Zaawansowane prace związane z ustaleniem porządku prawnego trwają i niestety przeciągają się, ponieważ ciągle napływają nowe dokumenty i informacje.
Na obecnym poziomie zaangażowania prac Rady Konsultacyjnej, wszystko wskazuje na kompletny brak podstaw prawnych funkcjonowania osób i urzędów reprezentujących Państwo, Rzeczypospolita Polska ( druga, lub na uchodźstwie.).
Międzyczasie powstało kilka różnych Rad, łącznie z różnymi odmianami Rad Doradczych, Narodowych, Stanu, Suwerenów, itp.. Jedynie od początku swego istnienia Rada Konsultacyjna wychodząc z poziomu działań oddolnych i reprezentowania narodu polskiego, nie jest w konflikcie z prawnymi regułami ustanowionego prawa. Nie ma też żadnych uprawnień, ale dzięki temu że nie ma powiązań zależnych, ma wysoki poziom niezależności w swych działaniach, opiniach i analizach.
Jej funkcjonowanie zapewnia Konstytucja RP , a szczególnie Art.5.2 Konstytucji o brzmieniu: "Państwo zapewnia obywatelom możność rozwoju ich wartości osobistych oraz wolność sumienie, słowa i zrzeszeń."
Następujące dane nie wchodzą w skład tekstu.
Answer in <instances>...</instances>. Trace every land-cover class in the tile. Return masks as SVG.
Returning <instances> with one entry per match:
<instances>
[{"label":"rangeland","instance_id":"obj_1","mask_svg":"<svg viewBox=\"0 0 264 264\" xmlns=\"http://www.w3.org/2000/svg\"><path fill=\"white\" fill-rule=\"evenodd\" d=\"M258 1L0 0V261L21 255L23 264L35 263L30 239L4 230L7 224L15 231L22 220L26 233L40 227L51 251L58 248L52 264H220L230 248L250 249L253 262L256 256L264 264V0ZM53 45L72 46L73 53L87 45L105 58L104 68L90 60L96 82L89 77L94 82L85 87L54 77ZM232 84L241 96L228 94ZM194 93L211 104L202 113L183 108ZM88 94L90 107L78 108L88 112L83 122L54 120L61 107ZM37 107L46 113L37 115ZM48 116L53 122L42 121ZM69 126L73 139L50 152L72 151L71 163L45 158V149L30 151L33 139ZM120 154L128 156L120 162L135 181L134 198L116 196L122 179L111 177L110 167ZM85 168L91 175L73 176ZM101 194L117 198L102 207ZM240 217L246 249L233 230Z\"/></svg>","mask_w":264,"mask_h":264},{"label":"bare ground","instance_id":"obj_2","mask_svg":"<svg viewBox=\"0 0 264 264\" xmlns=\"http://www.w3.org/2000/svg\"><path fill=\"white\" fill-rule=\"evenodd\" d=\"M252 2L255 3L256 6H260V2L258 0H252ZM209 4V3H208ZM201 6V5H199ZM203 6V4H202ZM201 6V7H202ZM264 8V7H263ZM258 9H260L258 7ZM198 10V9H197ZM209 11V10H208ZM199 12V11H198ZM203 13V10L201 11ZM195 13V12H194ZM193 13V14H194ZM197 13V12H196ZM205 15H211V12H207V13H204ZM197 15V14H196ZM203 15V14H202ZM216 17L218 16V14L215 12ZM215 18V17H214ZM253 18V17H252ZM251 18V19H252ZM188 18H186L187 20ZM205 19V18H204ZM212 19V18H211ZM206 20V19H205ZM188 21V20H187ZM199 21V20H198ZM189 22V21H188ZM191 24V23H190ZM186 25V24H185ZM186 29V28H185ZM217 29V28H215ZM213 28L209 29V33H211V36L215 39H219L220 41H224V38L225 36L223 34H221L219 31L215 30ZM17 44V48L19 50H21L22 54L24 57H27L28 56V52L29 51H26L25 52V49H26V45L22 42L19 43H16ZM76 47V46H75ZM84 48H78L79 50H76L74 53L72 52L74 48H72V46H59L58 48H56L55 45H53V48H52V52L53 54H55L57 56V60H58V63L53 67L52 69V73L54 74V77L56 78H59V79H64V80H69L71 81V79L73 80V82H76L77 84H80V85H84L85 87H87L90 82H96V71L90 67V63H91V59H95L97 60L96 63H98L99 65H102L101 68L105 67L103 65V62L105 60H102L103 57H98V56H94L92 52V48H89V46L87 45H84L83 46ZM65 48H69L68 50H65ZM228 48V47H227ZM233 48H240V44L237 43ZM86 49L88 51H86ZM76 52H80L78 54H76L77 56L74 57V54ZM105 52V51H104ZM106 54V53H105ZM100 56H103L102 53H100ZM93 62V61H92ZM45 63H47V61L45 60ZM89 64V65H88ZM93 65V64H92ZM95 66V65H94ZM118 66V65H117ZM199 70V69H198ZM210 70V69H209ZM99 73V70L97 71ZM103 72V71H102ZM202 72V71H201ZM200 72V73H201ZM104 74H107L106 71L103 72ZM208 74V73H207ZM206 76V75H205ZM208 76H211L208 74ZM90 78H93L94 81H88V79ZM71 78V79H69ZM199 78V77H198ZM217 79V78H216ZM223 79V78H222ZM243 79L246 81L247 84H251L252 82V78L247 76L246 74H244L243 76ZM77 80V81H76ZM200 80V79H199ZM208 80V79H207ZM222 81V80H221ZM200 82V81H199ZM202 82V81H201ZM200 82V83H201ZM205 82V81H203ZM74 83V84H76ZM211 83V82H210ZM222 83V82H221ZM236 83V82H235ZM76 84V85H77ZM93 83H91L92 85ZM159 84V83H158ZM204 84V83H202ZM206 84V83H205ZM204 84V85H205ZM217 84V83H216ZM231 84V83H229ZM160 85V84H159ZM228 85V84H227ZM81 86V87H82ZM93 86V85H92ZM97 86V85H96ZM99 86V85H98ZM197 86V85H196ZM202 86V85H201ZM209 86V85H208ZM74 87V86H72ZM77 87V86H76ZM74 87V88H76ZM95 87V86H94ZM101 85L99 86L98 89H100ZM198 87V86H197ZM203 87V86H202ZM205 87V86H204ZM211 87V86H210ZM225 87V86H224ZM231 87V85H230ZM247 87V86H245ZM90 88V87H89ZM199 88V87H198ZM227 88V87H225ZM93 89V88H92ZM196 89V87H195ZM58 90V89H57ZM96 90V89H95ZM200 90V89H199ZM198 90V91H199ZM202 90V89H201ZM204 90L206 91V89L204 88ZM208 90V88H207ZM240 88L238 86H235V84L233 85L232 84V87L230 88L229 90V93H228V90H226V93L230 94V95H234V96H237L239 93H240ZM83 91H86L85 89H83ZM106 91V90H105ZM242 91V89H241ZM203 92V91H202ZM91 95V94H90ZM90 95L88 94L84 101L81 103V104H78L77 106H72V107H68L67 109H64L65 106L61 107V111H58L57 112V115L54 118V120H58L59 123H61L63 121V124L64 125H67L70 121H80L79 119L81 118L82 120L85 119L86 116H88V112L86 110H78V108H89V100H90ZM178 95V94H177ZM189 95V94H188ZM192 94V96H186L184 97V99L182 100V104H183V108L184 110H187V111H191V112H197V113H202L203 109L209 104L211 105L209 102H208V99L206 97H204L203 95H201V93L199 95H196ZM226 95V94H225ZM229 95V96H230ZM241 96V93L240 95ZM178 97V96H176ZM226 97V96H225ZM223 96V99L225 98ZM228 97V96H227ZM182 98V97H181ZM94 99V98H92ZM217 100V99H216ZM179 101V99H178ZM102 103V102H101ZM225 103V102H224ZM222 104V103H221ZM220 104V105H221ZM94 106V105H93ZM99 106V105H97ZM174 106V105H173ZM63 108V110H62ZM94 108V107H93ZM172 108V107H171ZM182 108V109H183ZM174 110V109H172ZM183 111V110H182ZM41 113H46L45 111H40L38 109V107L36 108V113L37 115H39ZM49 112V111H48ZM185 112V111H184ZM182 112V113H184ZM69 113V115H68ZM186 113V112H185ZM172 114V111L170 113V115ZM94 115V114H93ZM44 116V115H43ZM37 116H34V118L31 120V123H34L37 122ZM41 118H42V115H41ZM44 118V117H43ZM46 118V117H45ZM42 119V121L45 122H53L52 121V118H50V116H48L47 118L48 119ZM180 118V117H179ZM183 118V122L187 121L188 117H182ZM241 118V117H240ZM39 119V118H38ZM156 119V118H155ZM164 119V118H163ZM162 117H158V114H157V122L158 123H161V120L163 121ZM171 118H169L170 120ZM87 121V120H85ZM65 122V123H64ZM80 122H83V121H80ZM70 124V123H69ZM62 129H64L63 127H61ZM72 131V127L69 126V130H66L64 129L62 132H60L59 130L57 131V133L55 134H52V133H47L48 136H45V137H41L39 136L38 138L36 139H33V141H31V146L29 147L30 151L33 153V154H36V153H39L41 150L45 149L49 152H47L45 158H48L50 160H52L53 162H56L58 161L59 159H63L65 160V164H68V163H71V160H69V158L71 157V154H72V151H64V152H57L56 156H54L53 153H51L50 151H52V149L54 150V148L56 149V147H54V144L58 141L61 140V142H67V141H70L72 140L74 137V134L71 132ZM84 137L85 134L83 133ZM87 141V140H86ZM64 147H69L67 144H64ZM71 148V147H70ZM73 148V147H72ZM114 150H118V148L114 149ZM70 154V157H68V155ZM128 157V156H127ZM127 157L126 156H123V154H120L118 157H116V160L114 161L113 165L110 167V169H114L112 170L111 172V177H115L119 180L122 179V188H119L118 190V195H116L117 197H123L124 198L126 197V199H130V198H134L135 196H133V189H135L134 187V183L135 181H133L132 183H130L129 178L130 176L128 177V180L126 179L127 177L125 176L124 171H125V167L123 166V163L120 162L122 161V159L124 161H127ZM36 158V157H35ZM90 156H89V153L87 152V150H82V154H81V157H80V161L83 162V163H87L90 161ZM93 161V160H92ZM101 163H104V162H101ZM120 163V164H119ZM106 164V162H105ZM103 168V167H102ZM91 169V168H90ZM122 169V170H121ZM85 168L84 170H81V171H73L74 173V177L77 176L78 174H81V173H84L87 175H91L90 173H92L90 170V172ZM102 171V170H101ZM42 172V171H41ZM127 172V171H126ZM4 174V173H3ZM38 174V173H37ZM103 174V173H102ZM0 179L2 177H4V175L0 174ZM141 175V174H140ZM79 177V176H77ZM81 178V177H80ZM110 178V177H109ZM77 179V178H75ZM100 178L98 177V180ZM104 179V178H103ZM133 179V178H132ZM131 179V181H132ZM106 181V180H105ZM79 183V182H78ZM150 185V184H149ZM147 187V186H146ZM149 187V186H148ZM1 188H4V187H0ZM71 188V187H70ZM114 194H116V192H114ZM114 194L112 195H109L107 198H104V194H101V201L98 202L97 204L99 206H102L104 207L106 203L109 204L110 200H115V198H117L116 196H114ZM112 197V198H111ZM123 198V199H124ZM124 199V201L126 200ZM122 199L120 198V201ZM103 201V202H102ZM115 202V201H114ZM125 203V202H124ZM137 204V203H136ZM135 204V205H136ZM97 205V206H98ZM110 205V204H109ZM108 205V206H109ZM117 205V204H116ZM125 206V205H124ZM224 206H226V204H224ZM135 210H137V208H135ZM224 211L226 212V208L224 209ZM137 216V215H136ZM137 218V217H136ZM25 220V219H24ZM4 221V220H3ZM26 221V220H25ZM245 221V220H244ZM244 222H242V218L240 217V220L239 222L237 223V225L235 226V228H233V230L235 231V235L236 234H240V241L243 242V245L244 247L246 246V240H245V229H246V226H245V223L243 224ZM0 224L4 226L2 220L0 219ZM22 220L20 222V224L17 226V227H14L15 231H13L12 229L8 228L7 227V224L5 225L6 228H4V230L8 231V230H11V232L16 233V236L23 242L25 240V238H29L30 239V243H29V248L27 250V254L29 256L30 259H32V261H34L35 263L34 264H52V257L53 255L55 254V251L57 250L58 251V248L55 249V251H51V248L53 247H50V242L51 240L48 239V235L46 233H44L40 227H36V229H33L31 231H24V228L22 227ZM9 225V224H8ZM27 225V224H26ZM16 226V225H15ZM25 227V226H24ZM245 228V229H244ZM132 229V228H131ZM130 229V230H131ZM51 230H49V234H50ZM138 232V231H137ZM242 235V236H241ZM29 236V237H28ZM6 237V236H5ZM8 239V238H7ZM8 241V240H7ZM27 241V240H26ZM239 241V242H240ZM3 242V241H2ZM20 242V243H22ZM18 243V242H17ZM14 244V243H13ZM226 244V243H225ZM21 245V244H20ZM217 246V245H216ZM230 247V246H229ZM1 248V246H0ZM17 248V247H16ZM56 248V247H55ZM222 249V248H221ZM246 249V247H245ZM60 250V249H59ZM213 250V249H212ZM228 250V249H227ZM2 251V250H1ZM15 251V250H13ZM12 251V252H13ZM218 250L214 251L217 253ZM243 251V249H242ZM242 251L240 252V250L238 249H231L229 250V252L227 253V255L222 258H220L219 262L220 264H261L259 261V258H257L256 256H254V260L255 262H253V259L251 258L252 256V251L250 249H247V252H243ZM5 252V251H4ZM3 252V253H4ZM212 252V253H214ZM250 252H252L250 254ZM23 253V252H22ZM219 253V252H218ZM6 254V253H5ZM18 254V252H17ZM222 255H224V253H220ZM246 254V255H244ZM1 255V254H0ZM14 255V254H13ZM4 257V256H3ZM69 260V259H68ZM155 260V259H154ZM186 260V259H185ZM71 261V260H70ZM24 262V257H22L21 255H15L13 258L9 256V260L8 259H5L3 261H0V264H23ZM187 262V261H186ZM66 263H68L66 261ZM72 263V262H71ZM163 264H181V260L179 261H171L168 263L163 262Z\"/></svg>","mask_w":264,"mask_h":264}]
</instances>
Coraz większe nasze zaskoczenie budzą odkrywane cały czas przykłady łamania nie tylko prawa stanowionego w ramach ustaw i dekretów wydawanych w trakcie funkcjonowania szczególnie ostatniego okresu państwa, ale też coraz bardziej jawne łamanie zapisów Konstytucji, których niektóre przypadki są na tyle drastyczne, iż mogą stanowić podstawę impiczmentu. Sytuacja ta trwa już od kilku lat i jedyne co można zaobserwować to jej nawarstwianie i intensyfikacja.
Rada Konsultacyjna ma duży problem ze skompletowaniem wszystkich dokumentów, a ich chronologia jest podstawą do przeprowadzenia prawidłowych analiz prawnych.
Wkrótce Rada Konsultacyjna wystąpi do Kancelarii Prezydenta o jednoznaczne stanowisko i podanie uzupełniających danych i prawnych faktów, aby postarać się w sposób obiektywny ustalić pewne fakty prawne. Jest rzeczą wręcz nie prawdopodobna, aby według dostępnych dokumentów obecnie egzystowało równolegle kilku premierów, prezydentów, odłamów Rządu Rzeczypospolitej Polskiej.
Szczególny niepokój rodzi działanie Kancelarii w zakresie łamania ustaw o państwowości, w tym nazewnictwa, stosowania innych oznakowań godła, niezgodne z obowiązującym prawem pieczęcie państwowe, co może sugerować że nie jest to kontynuacja Rzeczypospolitej Polskiej na uchodźstwie, a jakiś nowy twór korporacyjny o nazwie Rzeczpospolita Polska, która to nazwa nie jest stosowana nawet w zgodności z zasadami gramatyki języka polskiego.
Błędy formalne analizujemy tylko w odniesieniu do współczesnych działań, po roku 2018 ale zdarzają się też zauważone nieścisłości z okresów wcześniejszych.
Prosimy więc o wyrozumiałość i cierpliwość, gdyż aby te zawiłości rozstrzygnąć i nie popełnić błędu potrzebne są dogłębne badania. Wgląd w dotychczasowe informacje utwierdza nas jednak w słuszności podejmowanych działań i ich zarówno potrzebie - z punktu widzenia interesu suwerenów i narodu Polskiego. Jednym z takich bardzo ważnych kroków było zainicjowanie powołania Tymczasowego Zgromadzenia Elektorów.
Te tak ważne i podstawowe działania spowodowały, że członkowie Rady zaprzestali prac nad dokumentami suwerenów, ponieważ ich powstanie w nowej zgodnej z prawem i funkcjonalności jako dokument identyfikacyjny, wymaga w pierwszej kolejności ustanowienia i uznania państwowości. Tworzenie nic nie znaczących dokumentów , mogących spełniać tylko rolę legitymacji kolekcjonerskiej w rozumieniu Rady Konsultacyjnej jest działaniem nie prawidłowym. Pobieranie za taki dokument wysokich opłat - jest działaniem mającym znamiona przestępczego. Szczególnie ,że nieprzejrzyste i nie jasne rozliczenia finansowe z wpływów za te dokumenty nie znalazły na chwilę obecną wyjaśnienia.